### WHAT YOU HAVE TO DO
Answer these questions using the piece on World Suicide Prevention Day:
(a) What date heads the piece?
(b) What does the piece call suicide in relation to the pro-life bias in our culture?
(c) According to the piece, for whom is our culture currently struggling to accept that suicide might be a valid choice?

### DOCUMENT SEGMENT
————————

Tuesday, September 11, 2012

The problem with World Suicide Prevention Day is the idea that suicide is preventable

Suicide is prehaps the biggest thorn in the side of the pro-life bias in our culture. The idea that suicide can be (and most often is IMO) a rational act and not a symptom of madness does alot to expose what this existance is really about. The assumption that life is always a universal good in itself is exposed as baseless by the existance of those for whom the future realisitcally holds no prospect of positive utility that can outweigh their suffering, and who would choose to end their lives rather than suffer on in hope that 'it might get better'. At the moment we as a culture are stuggling to accept the idea that suicide might a valid choice for someone who is already in terminal physical decline and living in a great deal of physical pain, or without the ability to function in a way that physically healthy people take for granted. A great deal of resistance can be expected to the idea that suicide might also be a valid and rational choice for a person who is physically healthy, especially if they are young.

————————

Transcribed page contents
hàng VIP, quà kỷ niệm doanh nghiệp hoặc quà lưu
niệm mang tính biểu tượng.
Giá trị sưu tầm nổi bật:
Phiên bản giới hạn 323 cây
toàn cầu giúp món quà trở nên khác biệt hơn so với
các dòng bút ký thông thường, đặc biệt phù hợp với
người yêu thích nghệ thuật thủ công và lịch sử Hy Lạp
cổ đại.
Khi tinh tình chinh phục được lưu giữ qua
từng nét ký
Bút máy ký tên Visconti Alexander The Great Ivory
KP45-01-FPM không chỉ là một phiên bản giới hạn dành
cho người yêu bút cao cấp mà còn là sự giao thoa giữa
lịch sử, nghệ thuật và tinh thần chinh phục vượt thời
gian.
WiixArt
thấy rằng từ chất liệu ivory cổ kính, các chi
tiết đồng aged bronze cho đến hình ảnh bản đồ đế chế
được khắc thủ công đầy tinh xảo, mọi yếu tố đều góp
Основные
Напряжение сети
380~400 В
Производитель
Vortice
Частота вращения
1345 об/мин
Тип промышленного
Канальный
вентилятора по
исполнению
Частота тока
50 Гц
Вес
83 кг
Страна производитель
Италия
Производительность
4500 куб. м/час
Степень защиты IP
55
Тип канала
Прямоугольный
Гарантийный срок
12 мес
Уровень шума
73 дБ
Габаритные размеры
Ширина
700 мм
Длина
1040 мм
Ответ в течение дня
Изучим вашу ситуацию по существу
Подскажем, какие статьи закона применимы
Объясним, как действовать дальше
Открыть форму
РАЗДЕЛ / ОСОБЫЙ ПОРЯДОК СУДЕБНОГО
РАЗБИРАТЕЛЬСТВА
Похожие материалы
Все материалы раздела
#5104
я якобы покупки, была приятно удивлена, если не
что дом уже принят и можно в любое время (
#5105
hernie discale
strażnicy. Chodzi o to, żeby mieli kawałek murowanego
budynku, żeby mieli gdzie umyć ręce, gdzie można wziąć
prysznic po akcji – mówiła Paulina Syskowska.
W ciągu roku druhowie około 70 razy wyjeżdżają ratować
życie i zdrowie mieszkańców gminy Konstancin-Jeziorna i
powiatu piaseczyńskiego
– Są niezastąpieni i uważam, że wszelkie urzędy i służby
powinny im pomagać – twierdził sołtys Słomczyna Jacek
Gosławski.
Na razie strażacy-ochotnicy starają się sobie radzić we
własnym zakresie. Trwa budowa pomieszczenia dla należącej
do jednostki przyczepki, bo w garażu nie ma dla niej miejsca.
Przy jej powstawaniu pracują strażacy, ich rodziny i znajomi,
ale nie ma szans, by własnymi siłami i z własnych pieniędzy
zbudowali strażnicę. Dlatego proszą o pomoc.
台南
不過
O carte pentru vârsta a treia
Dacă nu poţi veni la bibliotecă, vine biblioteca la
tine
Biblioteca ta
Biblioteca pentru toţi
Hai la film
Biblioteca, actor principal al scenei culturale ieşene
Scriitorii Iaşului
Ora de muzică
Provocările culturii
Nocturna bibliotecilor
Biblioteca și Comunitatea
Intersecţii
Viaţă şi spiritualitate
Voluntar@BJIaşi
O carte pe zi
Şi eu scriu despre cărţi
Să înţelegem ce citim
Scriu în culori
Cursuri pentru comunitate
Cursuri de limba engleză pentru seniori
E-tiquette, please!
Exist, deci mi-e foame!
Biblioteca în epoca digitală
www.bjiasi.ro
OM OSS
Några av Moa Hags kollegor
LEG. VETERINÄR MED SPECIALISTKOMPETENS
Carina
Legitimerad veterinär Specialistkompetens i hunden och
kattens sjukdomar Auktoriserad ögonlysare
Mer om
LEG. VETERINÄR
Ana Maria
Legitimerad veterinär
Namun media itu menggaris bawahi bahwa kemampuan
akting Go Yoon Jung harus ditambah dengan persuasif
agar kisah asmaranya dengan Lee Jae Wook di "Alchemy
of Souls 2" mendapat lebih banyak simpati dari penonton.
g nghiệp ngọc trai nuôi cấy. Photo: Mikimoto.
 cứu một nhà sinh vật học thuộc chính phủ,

————————

### TASK OUTPUT
(a) Tuesday, September 11, 2012.
(b) Perhaps the biggest thorn in its side.
(c) For someone already in terminal physical decline who is living in a great deal of physical pain, or who lacks the ability to function in a way that physically healthy people take for granted.